Problem set ▸
**1.** In the passage on student writing, how long have Hirsh-Pasek and Steinberg each been teaching and grading undergraduates?
**2.** Extend the passage on student writing, starting after its final sentence.
═══ Text block ═══
In an unrelated article for Brookings, Kathy Hirsh-Pasek and Laurence Steinberg address another problem with the way in which we’re educating the next generation of managers. To put it crudely, a lot of them can’t write:
“Each of us has been teaching and grading undergraduates for more than 35 years… In the past few years, however, something has seemed dramatically different. When they spoke in class, our students were just as knowledgeable as their counterparts a decade ago—perhaps even more so. But the mere thought of a written exam created palpable fear in our classrooms.”
Hirsh-Pasek and Steinberg think it’s a widespread failing:
“When we asked colleagues across the country if they too had noted that their students had trouble writing, they uniformly said, ‘yes.’”
═══ Listed entries ═══
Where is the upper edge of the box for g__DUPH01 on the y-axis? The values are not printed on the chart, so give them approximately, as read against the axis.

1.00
═══
═══ Listed entries ═══
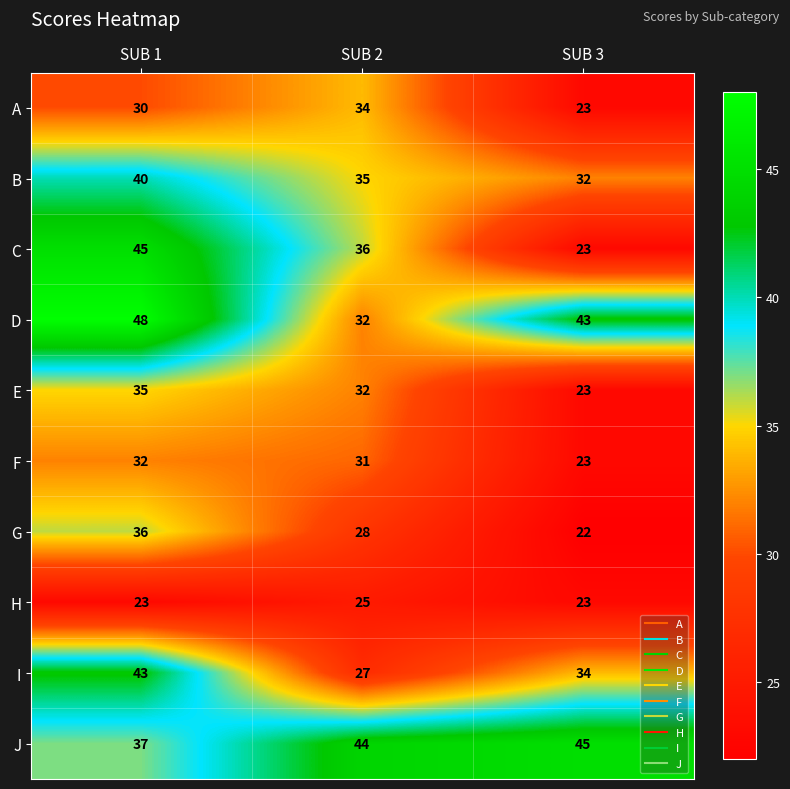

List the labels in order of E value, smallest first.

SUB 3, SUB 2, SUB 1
═══
Exercise answers ▸
**1.** More than 35 years.

**2.**
What’s gone wrong? The authors point the finger at No Child Left Behind (NCLB) – the Bush-era back-to-basics education policy. Though they accept that teaching children facts and testing them on their knowledge is important, there are good and bad ways of going about it:
“Those adopted by the states in response to NCLB were largely fill-in-the-blank, one-right-answer tests that never asked students to defend a position or to find different pathways to come to a defensible conclusion.”
Teaching practices are important, but I suspect this goes well beyond the class room. Ours is a culture of diminishing attention spans, of soundbites, social media and immediate gratification. Young minds are formed in a sea of super-abundant, but thoroughly fragmented, information.